THE HISTORY OF
Oil painting has evolved since its origin in fifth century Asia and Afghanistan, where natural plant oils were used to decorate cave complexes.
In Europe, oil pigments were initially used to varnish egg-based tempera paintings. By the 15th century, it was an artist's paint of choice for its vibrancy, blendability, and longevity and it remained so for centuries afterward. In fact, oils gradually replaced other methods of painting in Renaissance Europe, mainly the Netherlands and Italy.
Many of the great masters of painting from Leonardo Da Vinci to Lucien Freud used oils to create their masterpieces. Even after the invention and popularization of quicker-drying acrylic paints in the first half of the 20th Century, many artists still choose to create original oil paintings for the medium's inherent, time-tested properties.
FAMOUS OIL PAINTINGS
Jan van Eyck, known for his realistic portraits such as "Arnolfini Portrait" (1434), is credited with mastering early oil paint on canvas. The slow drying time of the medium allowed van Eyck to hone in on small, naturalistic details, such as delicate facial features and mirror reflections, as well as blend different pigments together.
Leonardo da Vinci also utilized oil paint to create delicate facial details in works such as "Mona Lisa" (1503-1506).
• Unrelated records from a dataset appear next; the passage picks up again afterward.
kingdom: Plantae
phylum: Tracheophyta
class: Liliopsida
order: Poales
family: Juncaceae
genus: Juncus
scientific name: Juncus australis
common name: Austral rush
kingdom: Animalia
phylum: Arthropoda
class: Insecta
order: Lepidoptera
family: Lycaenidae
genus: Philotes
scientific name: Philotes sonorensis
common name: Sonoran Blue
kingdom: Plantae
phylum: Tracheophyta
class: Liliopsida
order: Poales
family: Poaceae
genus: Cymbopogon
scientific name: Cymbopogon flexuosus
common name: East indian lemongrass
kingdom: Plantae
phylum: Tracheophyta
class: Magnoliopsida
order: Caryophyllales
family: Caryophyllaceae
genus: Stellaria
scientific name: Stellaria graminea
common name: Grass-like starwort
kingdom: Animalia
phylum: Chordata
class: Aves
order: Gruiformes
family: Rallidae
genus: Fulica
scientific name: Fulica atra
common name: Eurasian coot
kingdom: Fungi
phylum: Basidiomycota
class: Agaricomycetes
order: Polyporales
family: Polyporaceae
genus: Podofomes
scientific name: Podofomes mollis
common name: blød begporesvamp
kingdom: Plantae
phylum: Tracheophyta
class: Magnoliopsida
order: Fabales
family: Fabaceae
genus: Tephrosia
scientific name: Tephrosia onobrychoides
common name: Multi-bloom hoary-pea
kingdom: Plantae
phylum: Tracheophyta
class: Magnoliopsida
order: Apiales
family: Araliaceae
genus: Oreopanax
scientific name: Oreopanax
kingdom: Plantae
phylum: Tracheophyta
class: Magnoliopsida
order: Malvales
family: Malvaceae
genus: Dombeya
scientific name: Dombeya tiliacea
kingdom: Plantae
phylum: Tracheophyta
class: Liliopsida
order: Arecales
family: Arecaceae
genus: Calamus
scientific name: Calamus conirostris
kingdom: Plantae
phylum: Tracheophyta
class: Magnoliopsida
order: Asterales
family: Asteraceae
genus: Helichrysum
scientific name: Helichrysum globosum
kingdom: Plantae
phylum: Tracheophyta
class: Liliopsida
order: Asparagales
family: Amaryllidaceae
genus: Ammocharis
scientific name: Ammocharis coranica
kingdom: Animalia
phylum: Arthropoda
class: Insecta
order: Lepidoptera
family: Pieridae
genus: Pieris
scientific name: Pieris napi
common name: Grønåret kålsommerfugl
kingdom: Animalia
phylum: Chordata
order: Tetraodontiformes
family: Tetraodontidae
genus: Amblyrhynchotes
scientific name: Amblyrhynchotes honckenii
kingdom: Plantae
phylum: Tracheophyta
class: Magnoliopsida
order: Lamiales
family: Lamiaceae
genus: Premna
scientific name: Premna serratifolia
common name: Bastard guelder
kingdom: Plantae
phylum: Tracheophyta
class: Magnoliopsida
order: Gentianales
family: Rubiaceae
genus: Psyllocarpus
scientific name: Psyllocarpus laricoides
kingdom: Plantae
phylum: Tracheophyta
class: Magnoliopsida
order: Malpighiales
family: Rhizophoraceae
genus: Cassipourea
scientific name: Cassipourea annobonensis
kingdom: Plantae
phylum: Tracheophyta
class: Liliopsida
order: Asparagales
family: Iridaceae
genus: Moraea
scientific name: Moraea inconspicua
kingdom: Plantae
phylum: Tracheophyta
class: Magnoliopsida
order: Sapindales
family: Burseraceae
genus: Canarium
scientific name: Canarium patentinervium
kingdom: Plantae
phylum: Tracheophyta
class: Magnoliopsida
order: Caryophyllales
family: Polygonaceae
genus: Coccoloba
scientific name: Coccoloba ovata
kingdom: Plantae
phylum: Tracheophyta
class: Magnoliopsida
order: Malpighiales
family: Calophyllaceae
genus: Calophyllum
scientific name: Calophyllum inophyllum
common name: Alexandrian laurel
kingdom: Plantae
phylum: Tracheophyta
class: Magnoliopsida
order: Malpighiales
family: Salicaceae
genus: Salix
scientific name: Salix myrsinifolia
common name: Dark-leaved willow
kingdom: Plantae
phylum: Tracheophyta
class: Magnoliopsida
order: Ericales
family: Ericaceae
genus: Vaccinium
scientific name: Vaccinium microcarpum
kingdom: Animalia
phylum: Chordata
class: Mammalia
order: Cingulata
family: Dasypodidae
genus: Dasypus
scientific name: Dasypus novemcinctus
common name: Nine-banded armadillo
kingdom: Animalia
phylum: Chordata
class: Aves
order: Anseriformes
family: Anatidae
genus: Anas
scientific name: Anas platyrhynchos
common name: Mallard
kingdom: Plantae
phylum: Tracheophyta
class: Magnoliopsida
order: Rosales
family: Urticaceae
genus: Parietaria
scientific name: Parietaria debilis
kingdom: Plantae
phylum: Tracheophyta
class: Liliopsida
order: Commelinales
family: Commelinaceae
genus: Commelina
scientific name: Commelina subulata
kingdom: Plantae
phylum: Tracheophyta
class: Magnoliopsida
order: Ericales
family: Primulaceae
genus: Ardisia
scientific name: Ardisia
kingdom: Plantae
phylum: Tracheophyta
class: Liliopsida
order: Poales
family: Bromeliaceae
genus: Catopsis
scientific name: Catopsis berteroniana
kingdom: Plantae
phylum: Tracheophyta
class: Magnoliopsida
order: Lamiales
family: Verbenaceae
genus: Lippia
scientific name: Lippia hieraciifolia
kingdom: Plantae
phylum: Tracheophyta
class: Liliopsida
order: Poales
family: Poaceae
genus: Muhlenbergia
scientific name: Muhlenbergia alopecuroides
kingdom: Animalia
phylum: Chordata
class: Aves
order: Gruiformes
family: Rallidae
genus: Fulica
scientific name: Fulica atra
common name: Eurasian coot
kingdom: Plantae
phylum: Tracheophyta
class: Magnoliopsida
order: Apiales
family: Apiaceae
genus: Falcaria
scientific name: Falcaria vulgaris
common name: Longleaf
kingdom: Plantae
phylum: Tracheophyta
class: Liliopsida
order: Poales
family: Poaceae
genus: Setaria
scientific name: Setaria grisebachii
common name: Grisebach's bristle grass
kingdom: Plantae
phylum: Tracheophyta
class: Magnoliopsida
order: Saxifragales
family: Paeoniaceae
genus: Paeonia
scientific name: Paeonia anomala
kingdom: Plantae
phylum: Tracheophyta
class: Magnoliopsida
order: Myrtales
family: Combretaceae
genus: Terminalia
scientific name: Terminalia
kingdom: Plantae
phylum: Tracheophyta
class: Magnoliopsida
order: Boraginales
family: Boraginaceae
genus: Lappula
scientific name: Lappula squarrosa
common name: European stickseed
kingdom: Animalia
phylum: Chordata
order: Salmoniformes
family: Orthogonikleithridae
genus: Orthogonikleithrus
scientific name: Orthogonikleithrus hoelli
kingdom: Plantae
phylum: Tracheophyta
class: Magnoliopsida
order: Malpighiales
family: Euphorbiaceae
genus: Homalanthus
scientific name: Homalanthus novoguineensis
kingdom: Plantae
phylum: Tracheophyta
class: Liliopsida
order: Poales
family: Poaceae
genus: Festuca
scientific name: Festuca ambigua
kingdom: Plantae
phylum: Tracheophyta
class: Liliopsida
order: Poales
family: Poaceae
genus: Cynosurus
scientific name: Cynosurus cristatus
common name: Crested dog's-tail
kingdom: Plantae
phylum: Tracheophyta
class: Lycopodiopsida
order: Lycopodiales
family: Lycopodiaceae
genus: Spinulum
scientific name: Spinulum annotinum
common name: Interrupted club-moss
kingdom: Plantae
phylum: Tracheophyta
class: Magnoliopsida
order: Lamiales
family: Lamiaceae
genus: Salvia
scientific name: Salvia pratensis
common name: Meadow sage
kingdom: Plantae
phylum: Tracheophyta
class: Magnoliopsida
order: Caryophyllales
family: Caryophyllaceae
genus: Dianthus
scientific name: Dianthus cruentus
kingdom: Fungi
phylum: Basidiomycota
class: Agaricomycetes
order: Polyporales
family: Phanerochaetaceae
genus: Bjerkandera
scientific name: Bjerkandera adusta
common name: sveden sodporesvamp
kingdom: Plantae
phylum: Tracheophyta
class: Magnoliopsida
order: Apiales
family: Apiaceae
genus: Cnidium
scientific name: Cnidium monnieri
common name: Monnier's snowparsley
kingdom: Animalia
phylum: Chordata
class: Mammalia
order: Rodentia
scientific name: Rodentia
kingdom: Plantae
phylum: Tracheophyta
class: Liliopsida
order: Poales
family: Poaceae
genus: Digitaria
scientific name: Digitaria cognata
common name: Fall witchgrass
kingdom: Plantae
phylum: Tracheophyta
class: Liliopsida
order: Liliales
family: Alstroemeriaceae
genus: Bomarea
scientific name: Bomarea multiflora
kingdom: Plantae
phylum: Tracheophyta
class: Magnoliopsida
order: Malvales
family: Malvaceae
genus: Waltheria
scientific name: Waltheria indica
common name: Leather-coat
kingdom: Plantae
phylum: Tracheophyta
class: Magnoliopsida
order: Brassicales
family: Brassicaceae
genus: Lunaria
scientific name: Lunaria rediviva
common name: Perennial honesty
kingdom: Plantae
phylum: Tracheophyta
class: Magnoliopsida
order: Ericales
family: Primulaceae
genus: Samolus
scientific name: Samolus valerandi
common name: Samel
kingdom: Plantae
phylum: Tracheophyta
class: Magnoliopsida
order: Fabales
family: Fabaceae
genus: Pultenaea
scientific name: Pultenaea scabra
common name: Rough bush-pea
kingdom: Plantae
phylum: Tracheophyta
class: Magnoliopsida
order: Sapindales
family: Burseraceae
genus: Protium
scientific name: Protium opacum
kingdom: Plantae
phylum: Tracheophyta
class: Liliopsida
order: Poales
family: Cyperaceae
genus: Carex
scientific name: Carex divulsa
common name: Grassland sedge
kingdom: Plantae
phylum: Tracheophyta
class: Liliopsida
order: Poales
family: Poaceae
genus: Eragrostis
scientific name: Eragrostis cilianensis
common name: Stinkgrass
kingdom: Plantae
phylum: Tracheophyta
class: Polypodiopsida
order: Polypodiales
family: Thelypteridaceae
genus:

French Impressionist Claude Monet is well known for his series of outdoor oil paintings of water lilies, haystacks, popular trees, and the Rouen Cathedral.
Monet and other Impressionists quickly layered on multiple colors of paint to capture fleeting moments as quickly as possible. Similarly, Vincent Van Gogh added thick layers of colorful paint in works such as "Starry Night" (1889) and "Sunflowers" (1888).
Many modernist painters created original oil paintings that emphasized the materiality of the work itself. Artists such as Wassily Kandinsky and Kazimir Malevich reduced subjects to flat, abstract forms in their respective works "Composition VII" (1913) and "Black Suprematic Square" (1915).
Abstract expressionists like Mark Rothko also emphasized the materiality and color of the medium in his color-block paintings such as "No. 61 (Rust and Blue" (1953).
Other notable oil painters include Tizian, Raphael, Diego Velazquez, Francisco Goya, Jean-Honore Fragonard, Francis Bacon, Marc Chagall, Edouard Manet, Gustave Courbet, Paul Cezanne, Pablo Picasso, Henri Matisse, Lucian Freud, Joan Miro, Piet Mondrian, and Jackson Pollock.
OIL PAINTING TECHNIQUES
Artists were initially limited to painting in their studios, as they had to mix oil paints from raw pigments for use. The availability of oil paint packaged in tubes in the 1800s facilitated this mixing process and enabled artists to work in other settings. The French Impressionists, for example, took to painting quickly in outdoor environments.
One of the most common oil painting techniques is a mixed technique in which the artist paints the canvas in layers, also called glazes. Early Renaissance Flemish painters first utilized this technique by applying a coat of paint to cover and tone the white canvas surface. The artist would allow the layer to dry before sketching their composition onto the canvas. They would then paint the surface in a series of color patches before blending the pigments together. Impressionist painters often used the alla prima, or wet-on-wet, method. Because they were concerned with painting outdoors within a shorter amount of time, they blended wet paint together before letting any layers dry.
Other artists, most notably Vincent Van Gogh, used the impasto technique, creating oil paintings by adding thick layers of paint to the canvas. This technique adds texture to the work and usually lays bare marks of the brushstrokes made to produce it. Several abstract expressionist and contemporary artists are also known for blending oil painting techniques to create deep layers of bold colors in their works.